# Should we move? - Help!



## shouldwemove

Hello everyone!
My partner and I are currently living in Hungary. We are planning on moving to the Netherlands because there are many job opportunities right now. 
We are a little scared of starting our lives from 0 again, allthough we are still in our 20s. 
Our main worries are that here in Hungary we are already living in a rented apartment and my partner has a stable job. In the Netherlands we would have to live in what ever the employment agency offers (probably living with multiple strangers). And who knows if the job offers will be great. We are willing to try our luck and possibly change jobs multiple times if the situation they offer is extremely bad. (We have seen worrying comments / horror stories from people moving there through employment agencies.)

Hungarian salaries are practically a joke and prices are now higher then ever. There isn’t even any fuel left at gas stations. Let’s not even talk about the political situations..

So my question is, is it worth “giving up” our job and home here, leaving our friends and family and move abroad in search of a better life?

Thank you!


----------



## Bevdeforges

The employment agency is providing accommodation? That is a huge red flag from the start. Normally that is only the case with summer jobs for students (amusement parks and such with a defined season of a few months) or for situations where people are being trafficked. 

You should also be aware that the Netherlands can be difficult with immigrants. While you'll be considered EU nationals, you'll still be expected to learn Dutch (not a language most folks outside the country learn in school or anywhere else) and what types of jobs you can get will depend what your qualifications are - do you have a university degree of any sort? What kind of job are you looking for? Do you have the necessary qualifications recognized in the Netherlands?

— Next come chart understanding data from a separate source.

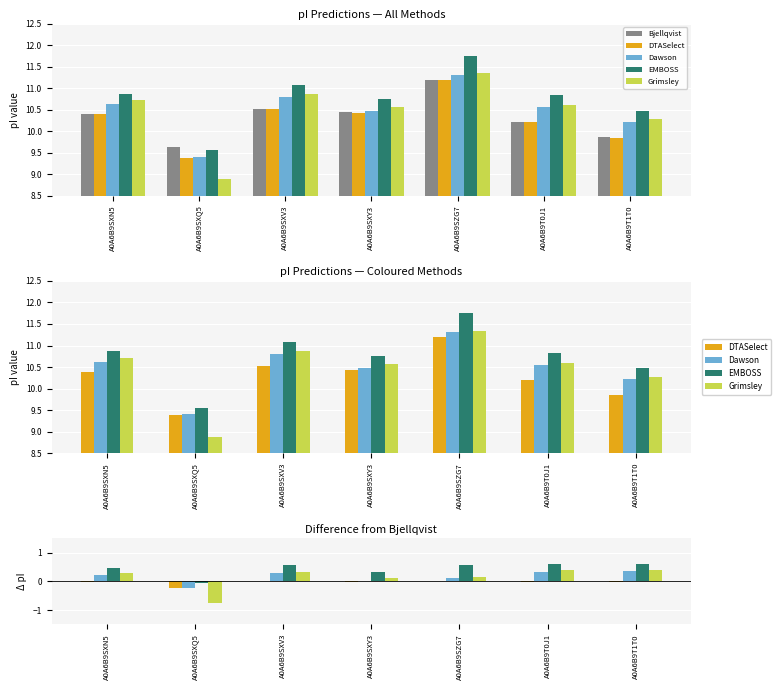

What is the total value across all series at A0A6B9SXN5?

11.4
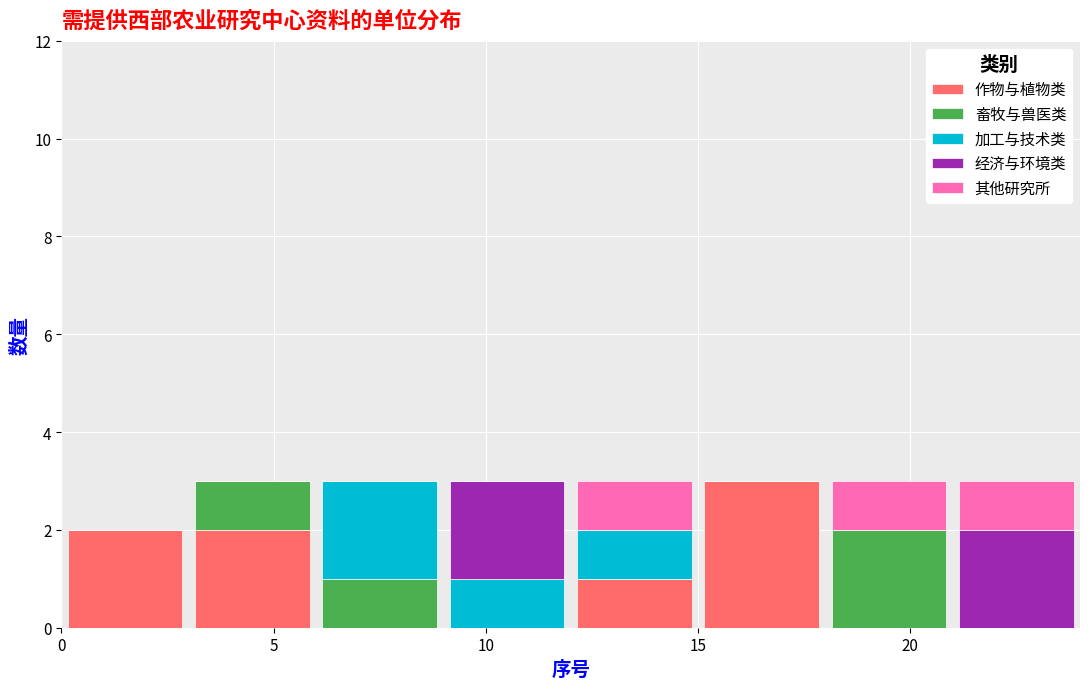

Reading left to right, list every stacked bar in this chart as the range it spans on the x-axis followed by its total height. The values are not printed on the chart, so give them approximately, as read against the axis.

0 to 3: 2
3 to 6: 3
6 to 9: 3
9 to 12: 3
12 to 15: 3
15 to 18: 3
18 to 21: 3
21 to 24: 3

Take a look at the europa.eu website in the section for Live, Work and Study (available in English and in Hungarian, if you prefer). You should be able to find information that would allow you to conduct your own job search and to transfer your qualifications across borders if necessary.


----------



## *Sunshine*

The Netherlands is having a major housing shortage in many cities and has even gone as far to warn foreign students not to move there unless they manage to pre-arrange accommodation from a reliable source (scams also seem to be an issue).


----------



## panzer86

Which part of Netherlands? If it's Amsterdam then expect to pay hefty price on their apartments.


----------